Por la noche cenamos al aire libre, en un restaurante donde todos beben cerveza y suenan de vez en cuando teléfonos móviles. Las mujeres jóvenes (por ejemplo mis primas) llevan pantalones o faldas cortas. La atmósfera es fresca y el aire gratificante. En esta terraza de Rabat uno podría sentirse como si estuviera en un lugar de la costa europea, si no fuera porque a lo lejos se ve iluminada la torre Hassan, el bellísimo minarete interrumpido de la mezquita de Yacub alMansur (Hassan significa precisamente belleza). Después de la cena, vamos a pasear junto a la torre, por el hoy inmaculado recinto donde en otro tiempo se alzaba la mezquita inconclusa. Apenas se encuentra a dos calles de donde viven mis tíos. Frente a la torre se alza el lujosísimo mausoleo de Mohammed V, demasiado enjoyado para nuestro gusto. Preferimos acercarnos a la torre almohade, tosca y estilizada a un tiempo, y acodarnos en la balaustrada que da a la ría.

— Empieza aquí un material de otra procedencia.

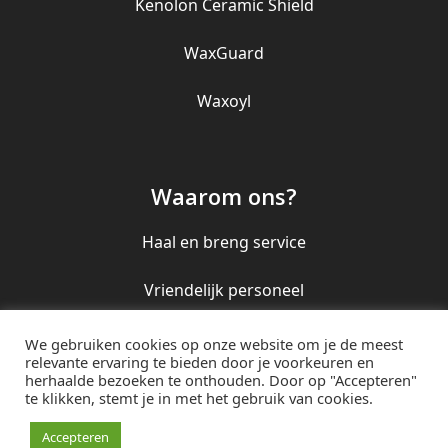
Kenolon Ceramic Shield
WaxGuard
Waxoyl
Waarom ons?
Haal en breng service
Vriendelijk personeel
Perfect eindresultaat
We gebruiken cookies op onze website om je de meest
relevante ervaring te bieden door je voorkeuren en
herhaalde bezoeken te onthouden. Door op "Accepteren"
te klikken, stemt je in met het gebruik van cookies.
© Uniek Poetsbedrijf 2016
0299 406 005 / 06
Accepteren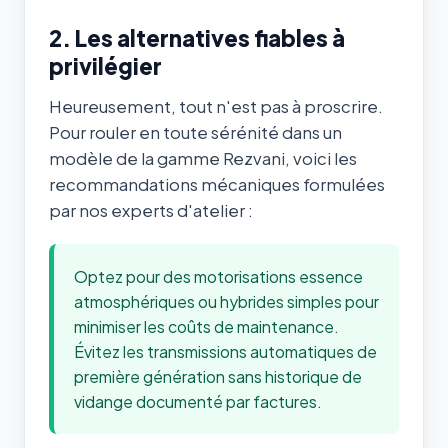
2. Les alternatives fiables à
privilégier
Heureusement, tout n'est pas à proscrire.
Pour rouler en toute sérénité dans un
modèle de la gamme Rezvani, voici les
recommandations mécaniques formulées
par nos experts d'atelier :
Optez pour des motorisations essence
atmosphériques ou hybrides simples pour
minimiser les coûts de maintenance.
Évitez les transmissions automatiques de
première génération sans historique de
vidange documenté par factures.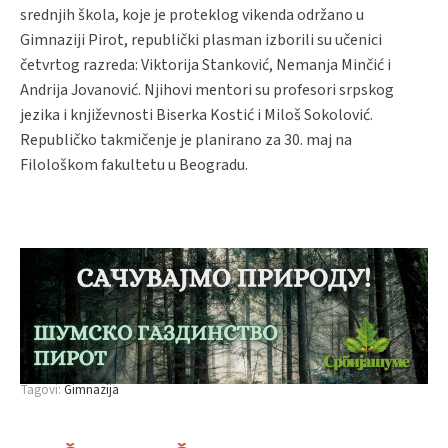
srednjih škola, koje je proteklog vikenda održano u
Gimnaziji Pirot, republički plasman izborili su učenici
četvrtog razreda: Viktorija Stanković, Nemanja Minčić i
Andrija Jovanović. Njihovi mentori su profesori srpskog
jezika i književnosti Biserka Kostić i Miloš Sokolović.
Republičko takmičenje je planirano za 30. maj na
Filološkom fakultetu u Beogradu.
Tagovi:
Gimnazija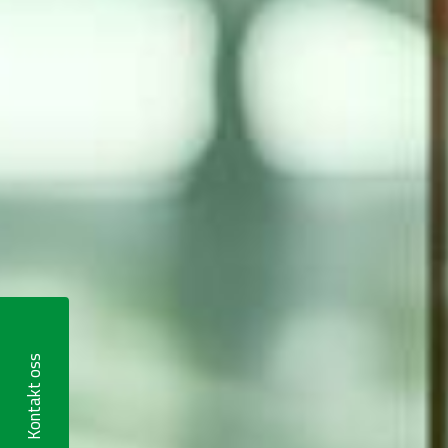
Kontakt oss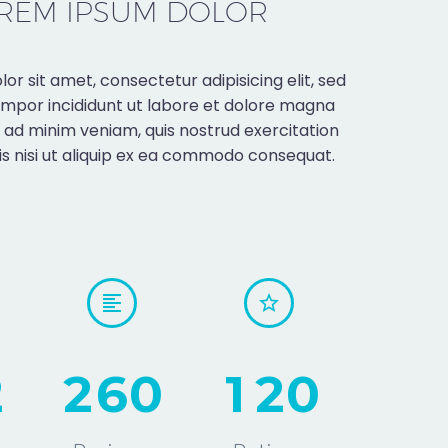
REM IPSUM DOLOR
or sit amet, consectetur adipisicing elit, sed
mpor incididunt ut labore et dolore magna
m ad minim veniam, quis nostrud exercitation
is nisi ut aliquip ex ea commodo consequat.
2
2
6
0
1
2
0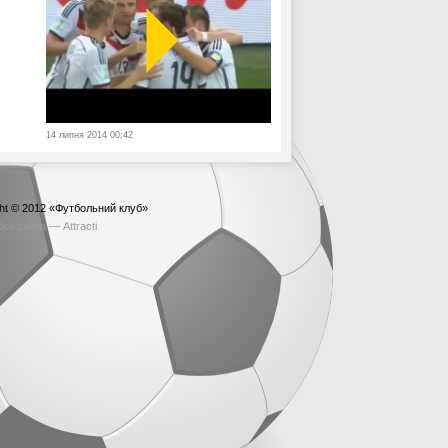
14 липня 2014 00:42
ht © 2012
«Футбольний клуб»
бка сайта —
Attracti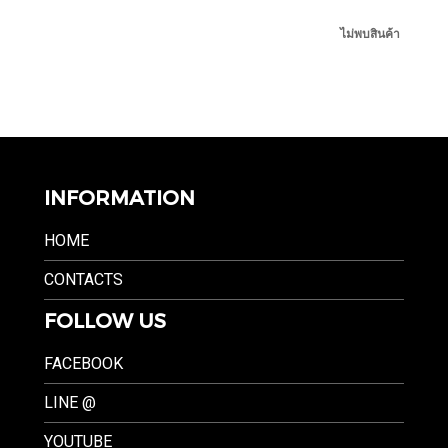
ไม่พบสินค้า
INFORMATION
HOME
CONTACTS
FOLLOW US
FACEBOOK
LINE @
YOUTUBE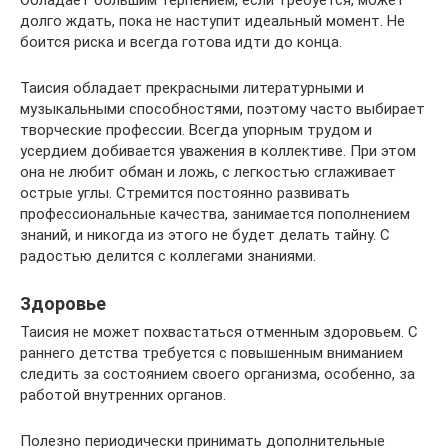
долго ждать, пока не наступит идеальный момент. Не
боится риска и всегда готова идти до конца.
Таисия обладает прекрасными литературными и
музыкальными способностями, поэтому часто выбирает
творческие профессии. Всегда упорным трудом и
усердием добивается уважения в коллективе. При этом
она не любит обман и ложь, с легкостью сглаживает
острые углы. Стремится постоянно развивать
профессиональные качества, занимается пополнением
знаний, и никогда из этого не будет делать тайну. С
радостью делится с коллегами знаниями.
Здоровье
Таисия не может похвастаться отменным здоровьем. С
раннего детства требуется с повышенным вниманием
следить за состоянием своего организма, особенно, за
работой внутренних органов.
Полезно периодически принимать дополнительные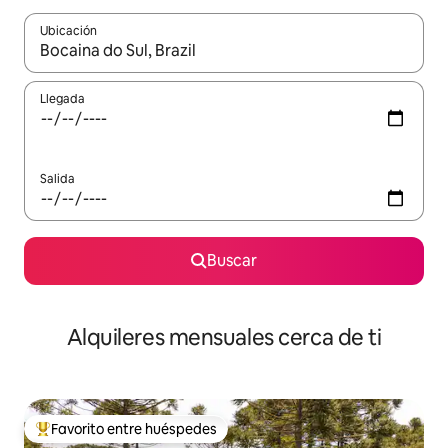
Ubicación
Cuando los resultados estén disponibles, navega con las teclas d
Llegada
Salida
Buscar
Alquileres mensuales cerca de ti
Favorito entre huéspedes
Favorito entre huéspedes preferido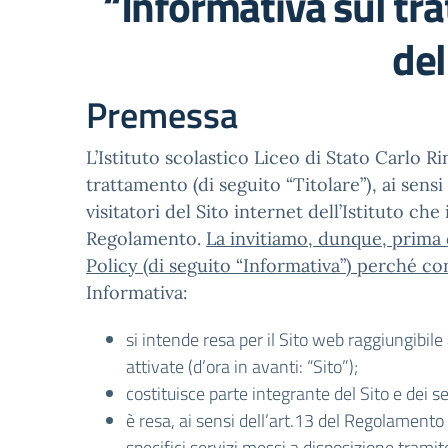
“Informativa sul tra
de
Premessa
L’Istituto scolastico Liceo di Stato Carlo R
trattamento (di seguito “Titolare”), ai se
visitatori del Sito internet dell’Istituto ch
Regolamento.
La invitiamo, dunque, prima 
Policy (di seguito “Informativa”) perché con
Informativa:
si intende resa per il Sito web raggiungibile
attivate (d’ora in avanti: “Sito”);
costituisce parte integrante del Sito e dei ser
è resa, ai sensi dell’art.13 del Regolamento
specifici servizi messi a disposizione tram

Al otro lado se ven las luces de Salé, y recuerdo, esta vez sí, la primera vez que estuve en Rabat, cuando sólo tenía tres años y corría con una de mis primas por este mismo pavimento. Mi tía, que me acaba de enseñar una fotografía de esos instantes que constituían mi única memoria de aquel viaje, añade algo más:
– Aquí venía tu abuelo a pasear todas las mañanas, y siempre se asomaba a la ría. Le gustaba mirar Salé, ahí enfrente.
La voz de mi tía se quiebra un poco y la tibia y soñadora noche de Rabat queda por un momento velada por una bruma que no sale de la ría, sino que tiembla y porfía por derramarse desde mis ojos. Impido que caiga, aunque quizá no debiera. A todo hombre debe pasarle alguna vez que esa bruma resbale, para saber que ha vivido.